Binary Linear Codes of Minimum Distance 3

Question

Let $B_n$ denote the maximum size of a binary linear code (a binary code that is closed under addition) whose codewords have length $n$ and whose minimum distance is $3$. I have been searching for the best-known lower bounds for $A(n,3)$, but I can't seem to find anything. My question is simply: What are some lower bounds for the numbers $B_n$?

Answer 1

The binary Hamming code with parameters $[n,k,d]=[2^m-1,2^m-m-1,3]$ is perfect (no larger code exists) and for the values of $n=2^m-1,$ $m\geq 3$ provides the lower bound $$A_{2^m-1}\geq 2^{(2^m-m-1)}$$.

So $A_7\geq 16,$ etc.

The Gilbert-Varshamov bound states that for alphabet size $q$ a prime power, there exists a linear $[n,k]$ code with minimum distance at least $d$ provided $$q^{n-k}\geq \sum_{i=0}^{d-2} {n-1 \choose i} (q-1)^i.$$ So you can take $q=2$ and find the largest $k$ satisfying this inequality.
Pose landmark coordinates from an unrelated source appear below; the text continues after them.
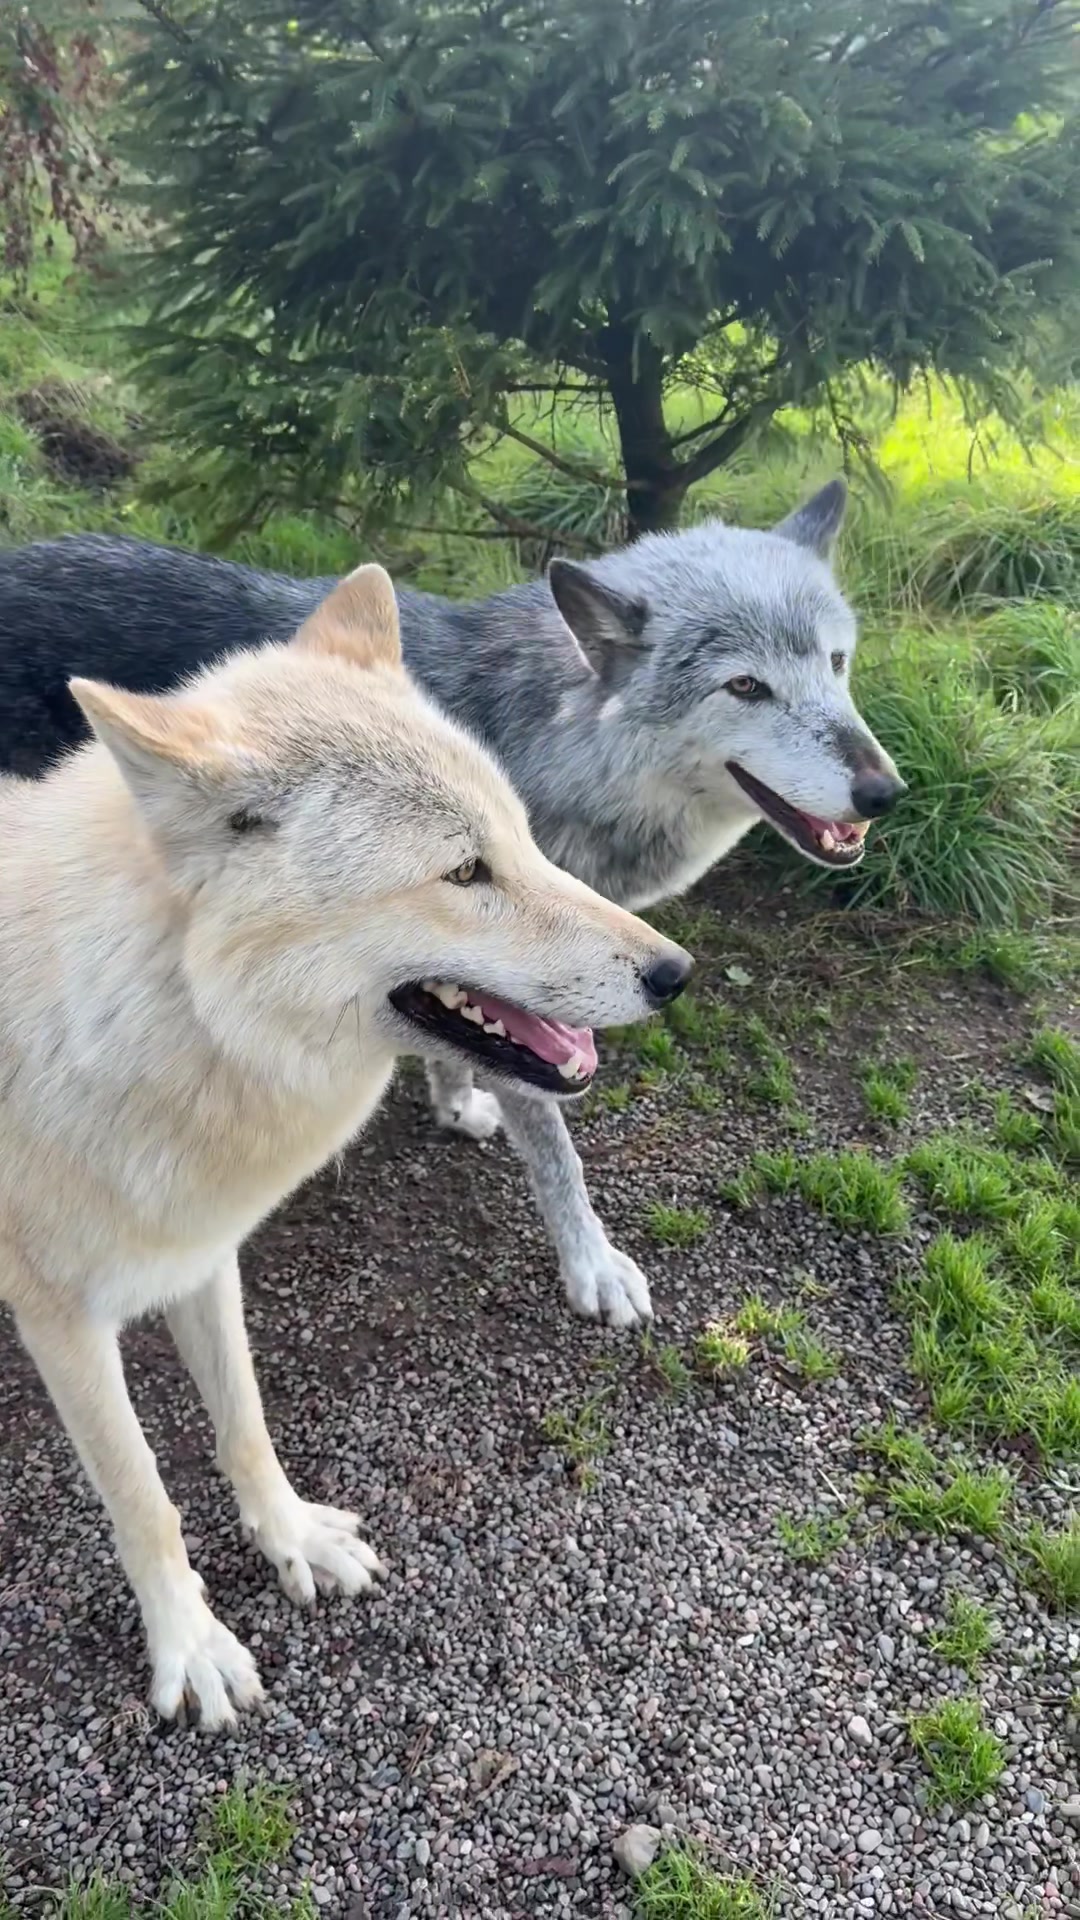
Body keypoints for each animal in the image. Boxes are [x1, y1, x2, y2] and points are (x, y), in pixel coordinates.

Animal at [0, 478, 905, 1329]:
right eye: (746, 686)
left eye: (837, 663)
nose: (885, 792)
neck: (551, 734)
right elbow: (558, 1148)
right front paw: (593, 1266)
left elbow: (464, 1028)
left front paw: (456, 1100)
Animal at [0, 562, 691, 1724]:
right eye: (464, 874)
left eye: (522, 838)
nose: (675, 972)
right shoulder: (66, 1322)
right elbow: (144, 1494)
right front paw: (190, 1646)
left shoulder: (201, 1250)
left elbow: (244, 1423)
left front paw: (292, 1542)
There is a table in Roman's Coding Theory book, which has the following information (but for all, not necessarily linear codes). $$ \begin{array}{cl} n & A(n,d) \\ 5 & 4\\ 6& 8 \\ 7 & 16\\ 8 & 20\\ 9 & 40 \\ 10 & 72-79 \\ \cdots & \cdots \\ 16 & 2560-3276 \end{array}$$

Answer 2

Because you specify the minimum distance to $d=3$ and constrain yourself to binary linear codes, the question can be answered explicitly.

Let the code $C$ be given by a check matrix $$ H=(H_1\ |\ H_2\ |\ H_3\ |\ \cdots\ H_n), $$ where the columns $H_i, 1\le i\le n$, are binary vectors of with $m$ components. For the code to have minimum distance $\ge3$ it is necessary and sufficient that all the columns $H_i$ are non-zero and distinct, i.e. $H_i\neq H_j$ whenever $i\neq j$. This is easy to understand. If $H_i=0$ for some $i$, then the word of weight one with its unique non-zero component will be a codeword. Similarly the existence of a word of weight two in $C$ is equivalent to finding two linearly dependent columns from $H$ (the non-zero components are located at the positions of the dependent columns). Over the binary field a set of two vectors is linearly dependent, iff the two vectors are equal.

Because the columns have exactly $m$ bits, the maximum number of non-zero distinct column vectors is $2^m-1$. This leads to the following answer:

Given the code length $n$, find the unique positive integer $m$ such that $$2^{m-1}\le n\le 2^m-1.$$ The maximum dimension of a binary linear code of length $n$ and $d_{min}=3$ is then $k=n-m.$ The above recipe allows us to easily also construct a check matrix $H$ with required properties, and hence also a code. The number of words in such a linear code is $$B_n=2^k=2^{n-\lfloor \log_2(n+1)\rfloor}.$$